Pero para evitar privilegiar a los que han cometido delitos, garantizándoles un trabajo después de cumplir su pena, es indispensable que el Estado esté en capacidad de ofrecerles esas mismas alternativas a quienes se han mantenido al margen del derecho penal.

En ese sentido, Reyes asegura que, por eso, mientras el derecho penal se encarga de sancionar a quien ya ha cometido un crimen, el Estado debe ocuparse de estudiar cuáles son las causas del delito para intervenir en ellas y, de esa manera, tratar de prevenir su comisión.

“Si a través de investigaciones se identifican las causas de determinadas manifestaciones delictivas, se podrá formular una política criminal adecuada. Eso significa no limitarse a la creación de nuevos delitos y al aumento de las penas, que, en los últimos años, es lo que suele producir el Congreso en este ámbito, sino intervenir en los factores sociales, económicos o educativos, para citar solo unos ejemplos de los que pueden estar desencadenando algunas modalidades delictivas”, anota Reyes.
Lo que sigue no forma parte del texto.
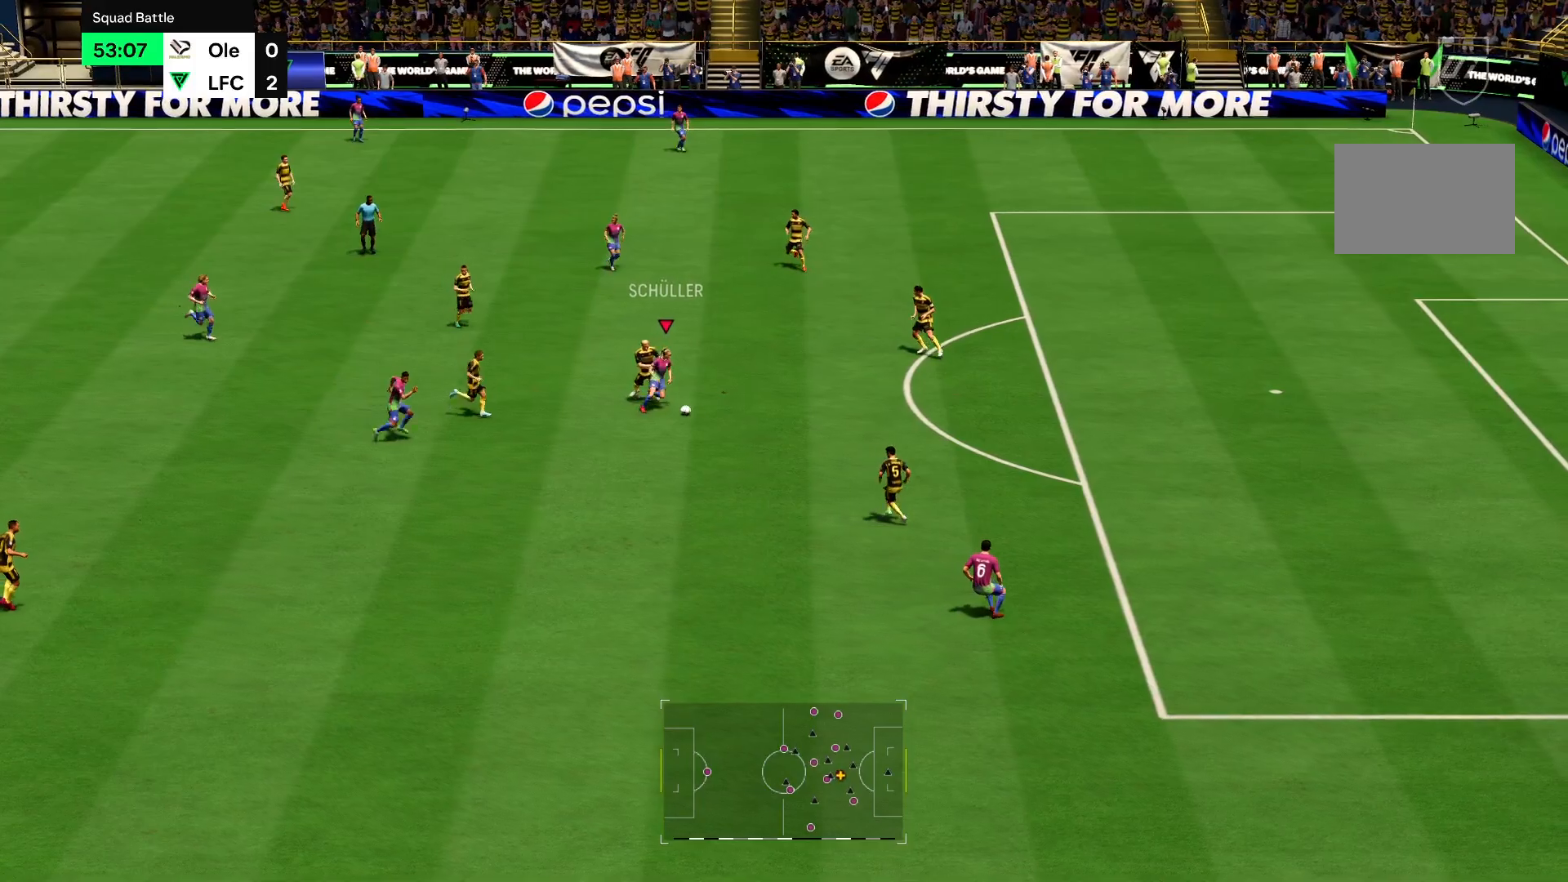
{"buttons": ["R2"], "left_stick": "down-right", "right_stick": "center", "events": []}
Las opiniones de los expertos permiten concluir que, para combatir la delincuencia común, hace falta mucho más que nuevas leyes que endurezcan las penas. Más que incentivar el populismo punitivo, sería mejor fortalecer la política criminal, mejorar las condiciones laborales de los actores del sistema penal y, sobre todo, hacer frente a los problemas estructurales de la sociedad que sí previenen la comisión de los delitos, como la educación y la salud. Uno de los objetivos debe ser prevenir para recuperar la confianza de la ciudadanía, no solo en las instituciones, sino en el resto de las políticas públicas, las cuales deben estar articuladas para combatir las problemáticas que desencadenan la materialización de conductas punibles.